▶ **Description of the task**
Every record below must be copied exactly, with images dropped.
Start of Dataset records
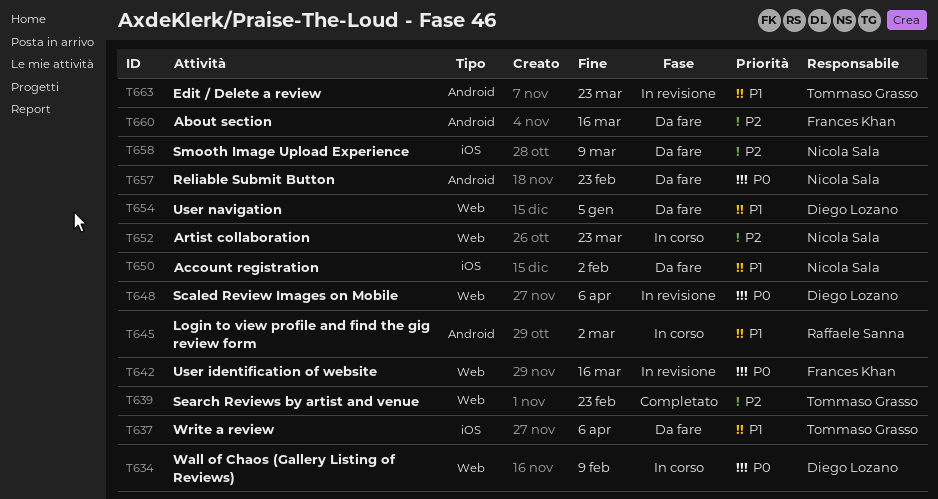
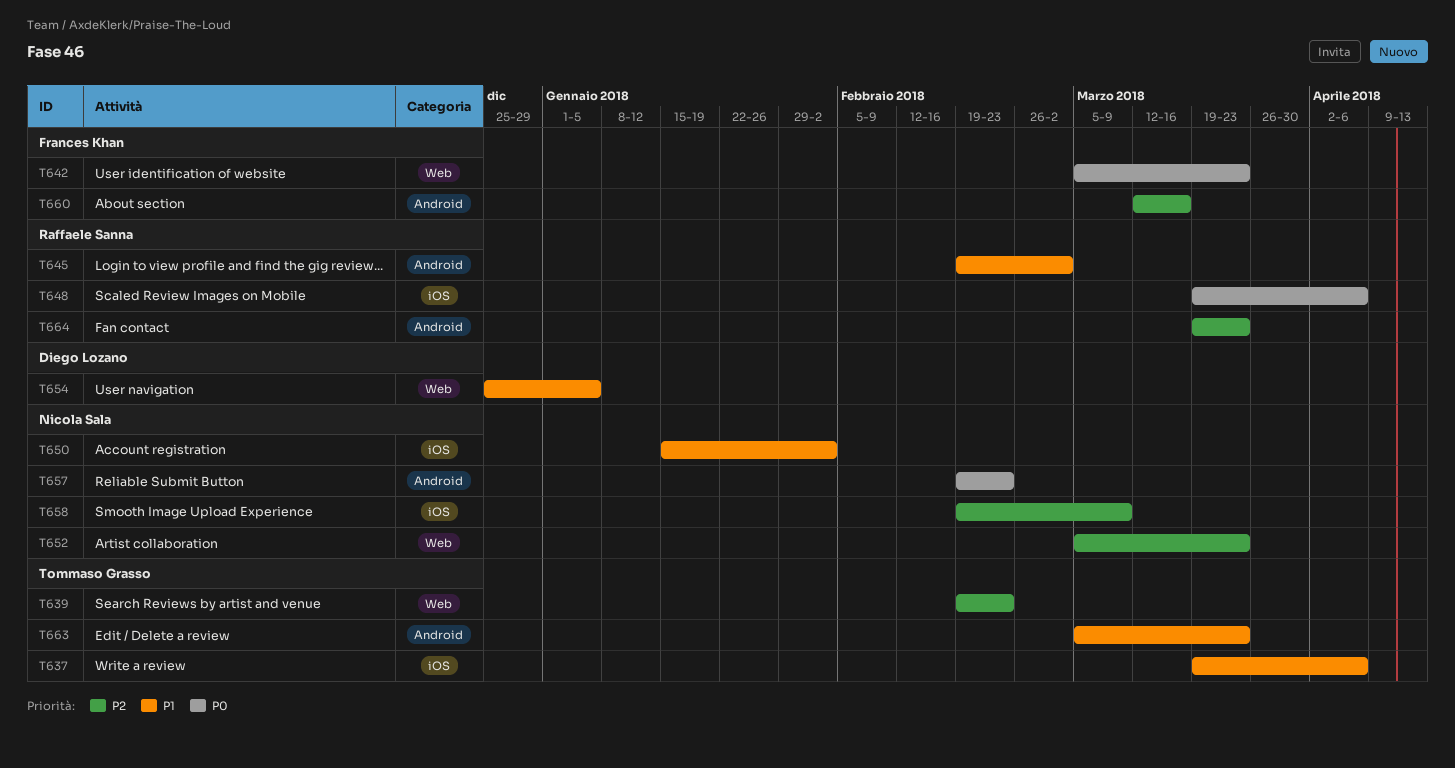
T634: present -> none
T642, due: Mar 16 -> Mar 23
T648, owner: Diego Lozano -> Raffaele Sanna
T648, label: Web -> iOS
T664: none -> present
End of Dataset records
▶ **Answer to this exercise**
T634: present -> none
T642, due: Mar 16 -> Mar 23
T648, owner: Diego Lozano -> Raffaele Sanna
T648, label: Web -> iOS
T664: none -> present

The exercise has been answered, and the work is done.